Beware of evil workers; such as pretended to labour in promoting the gospel of Christ, but secretly were doing mischief amongst Christians, not serving the glory of Christ but their own bellies, Phi_3:18,19; being, as he elsewhere calls them, deceitful workers, 2Co_11:13, glorying in the flesh, Gal_6:13.
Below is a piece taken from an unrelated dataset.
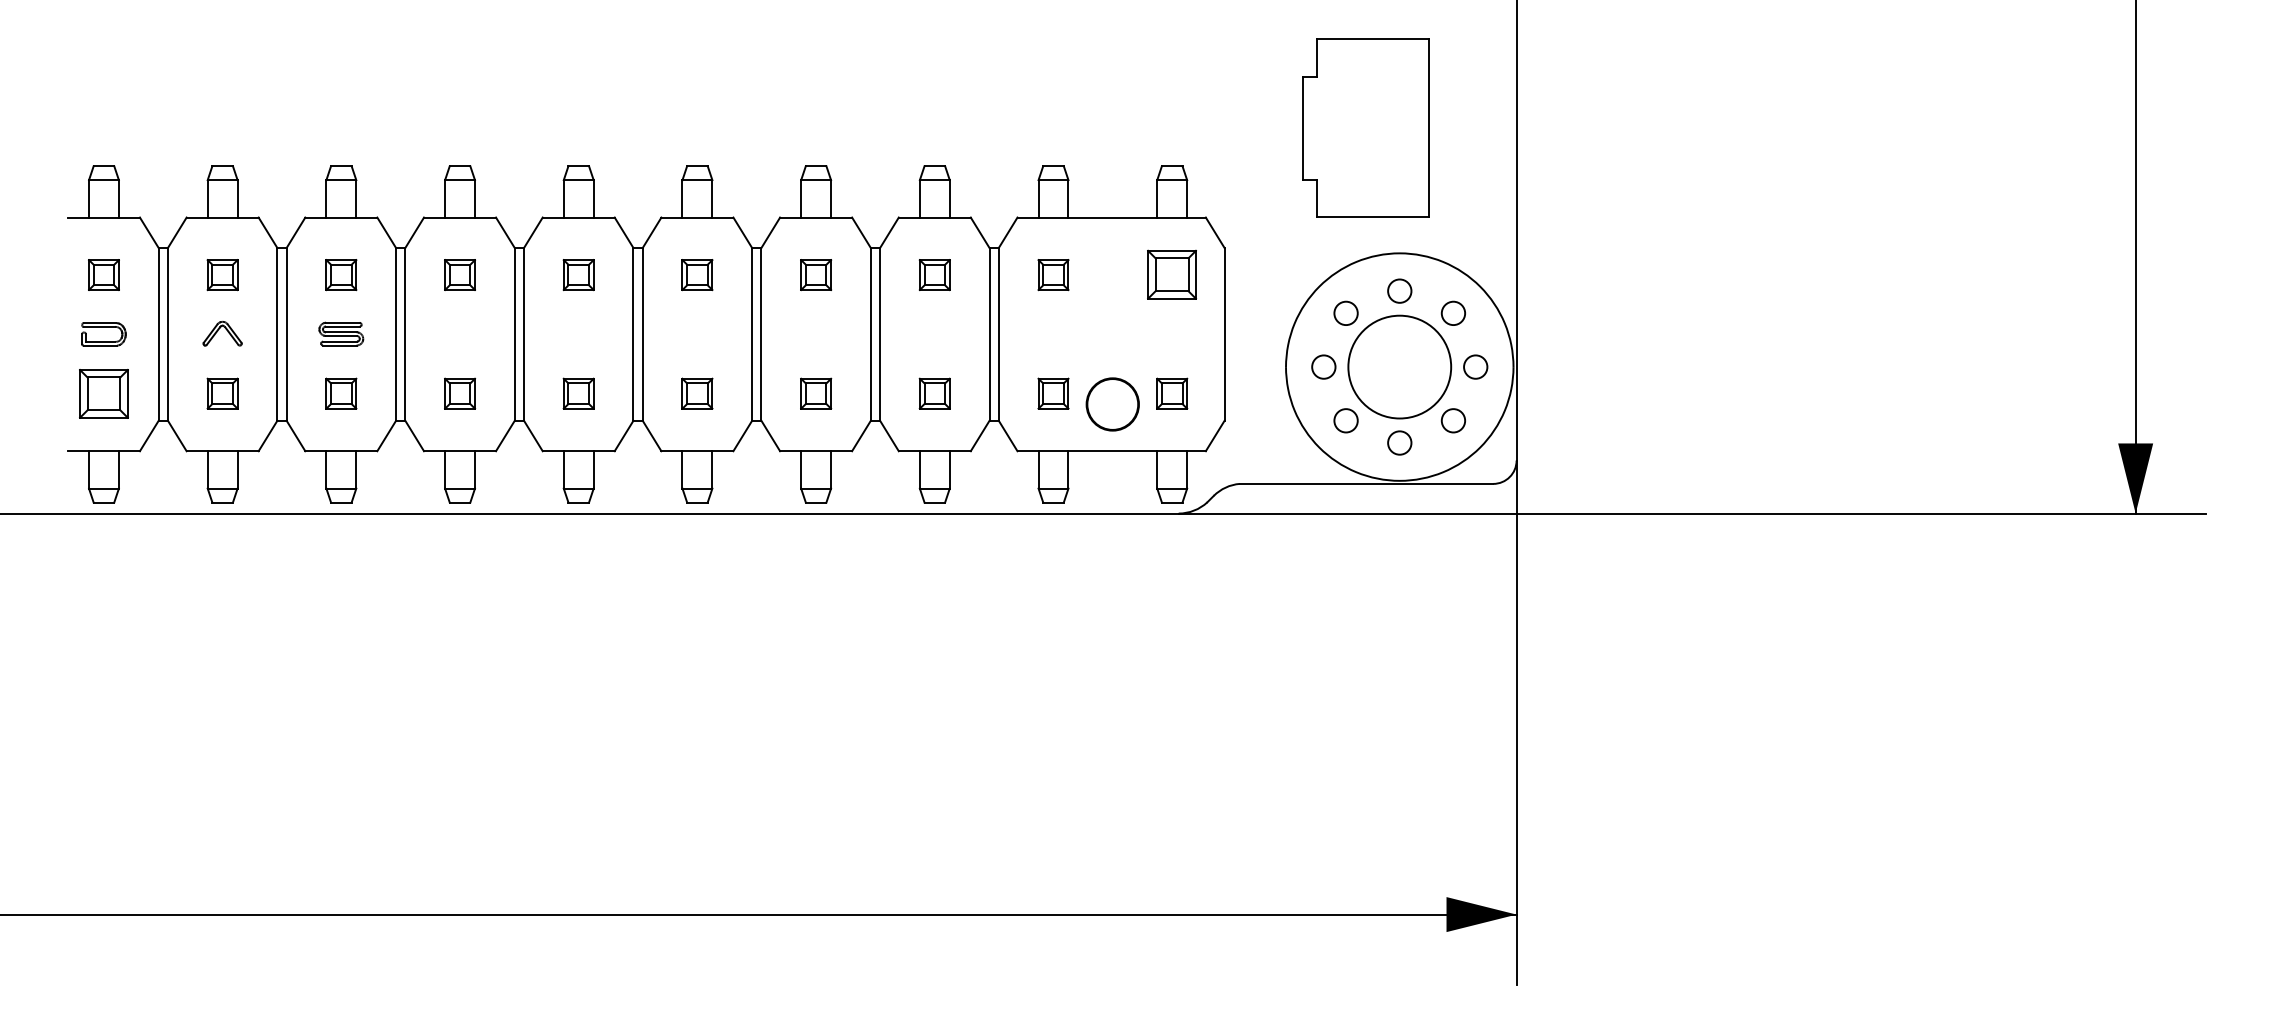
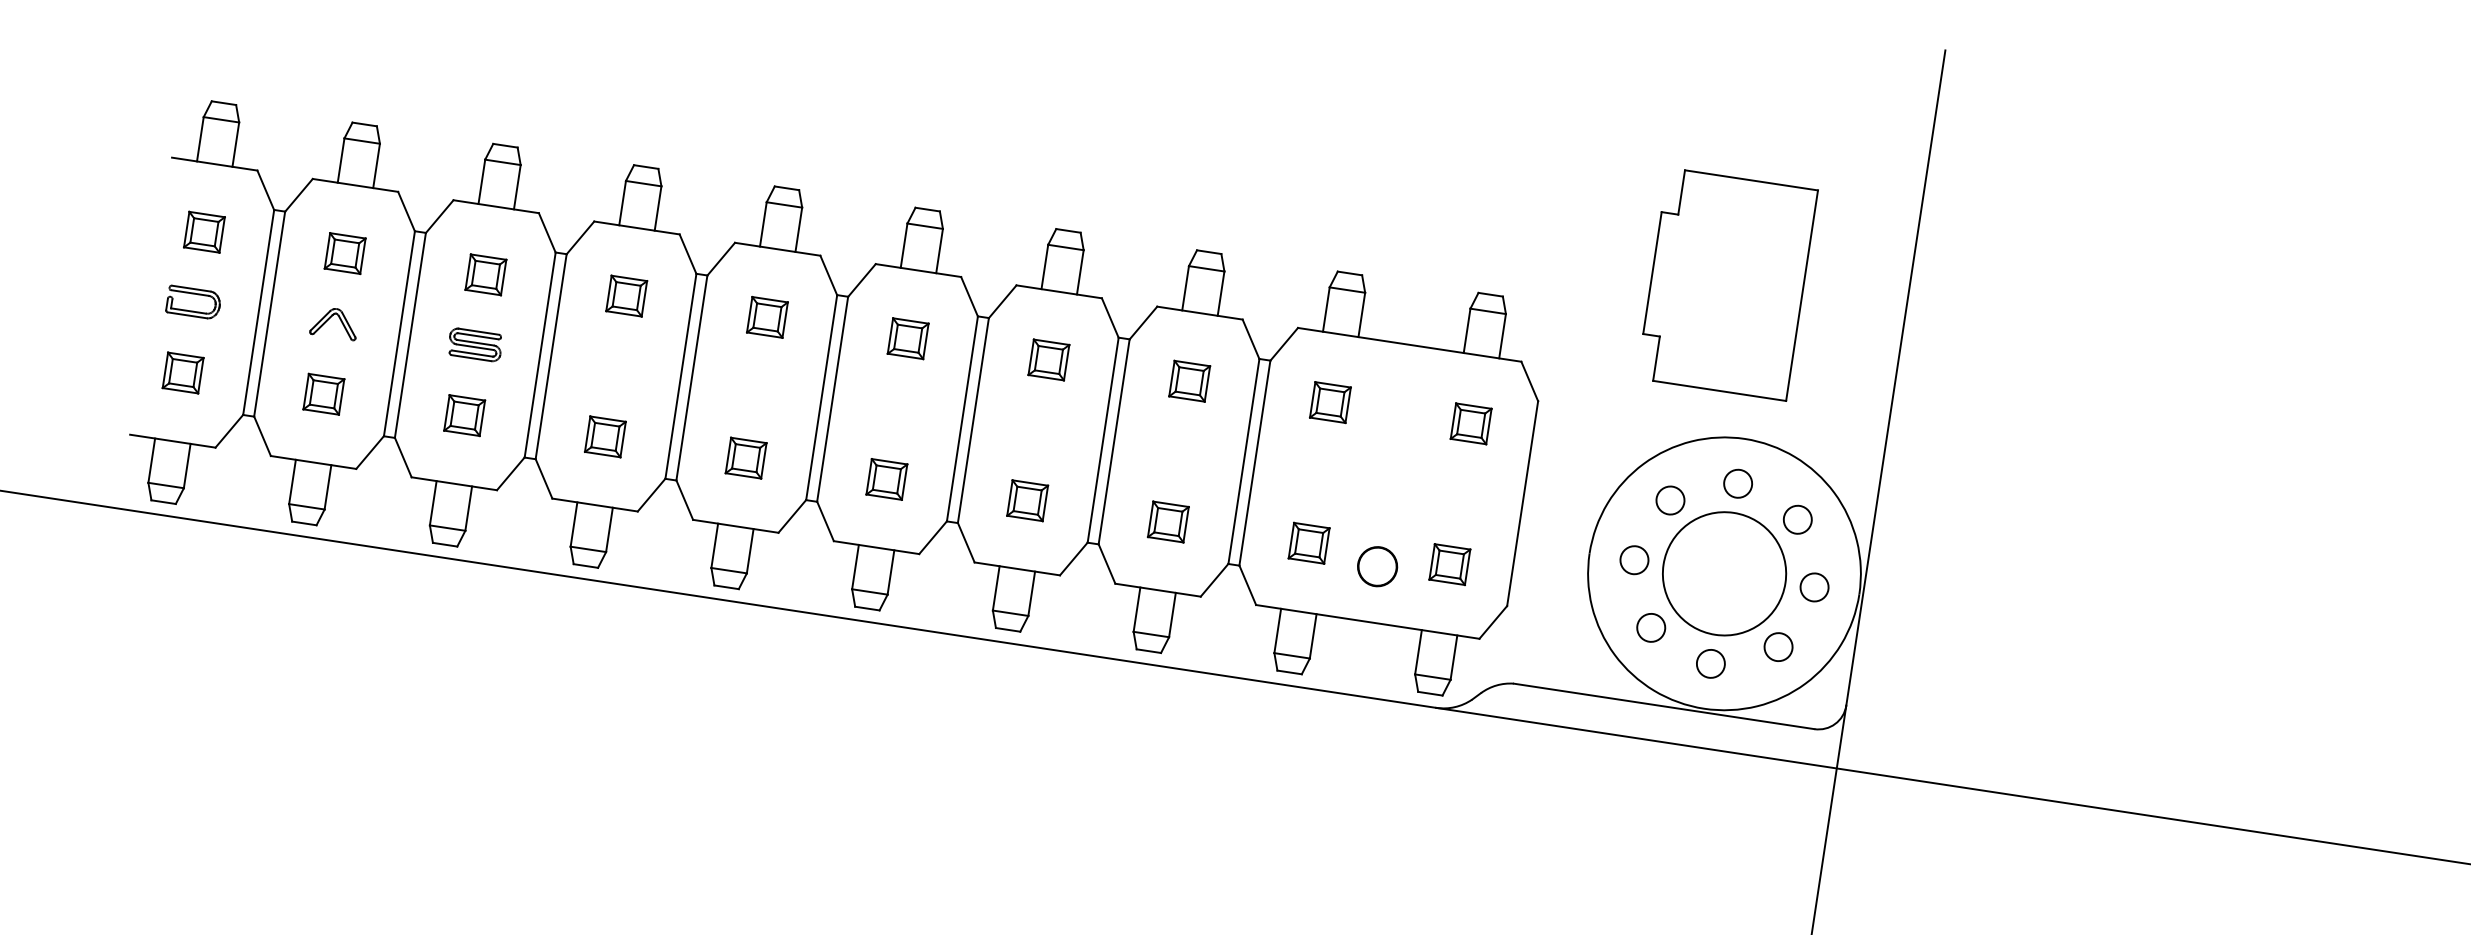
part: (1172, 275) -> (1471, 424), size x0.62
part: (103, 393) -> (182, 372), size x0.62
part: (1112, 404) -> (1377, 566), size x0.62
Beware of the concision; by an elegant allusion to the name circumcision, which rite the Jews did glory in, and some false teachers of Christianity, after the time of reformation, did urge as necessary to salvation, and require it from others, Act_15:1 Gal_5:2,4 Ga 6:12. These Paul here, in a holy sarcasm, charges the Philippians to take heed of, under the contemptible name of the concision, or cutting off, intimating that the exterior part of that typical work, which was done in the cutting off the foreskin, was now, from the coming of Christ, altogether made a mere cutting off the skin, condemned by God in the heathens, as a profane incision, Lev_19:28 21:5, where the LXX. use the same preposition in the compound word, the apostle here doth in contempt of the thing; which could now bring nothing of profit, nothing of holiness, nothing of honour to any Christian, could no more avail or advantage a man now, than if it were conferred on a beast, being no seal of the covenant now, but a stickling for that rite (when abolished by Christ) which was a mere rending of the church, and in that effect a cutting off from it, Gal_5:10,12. And the apostle doth three times significantly repeat this word,



beware of these enemies to Christian purity and unity, to show how necessary it was to avoid their insinuations, against which he is more sharp in his Epistle to the Galatians.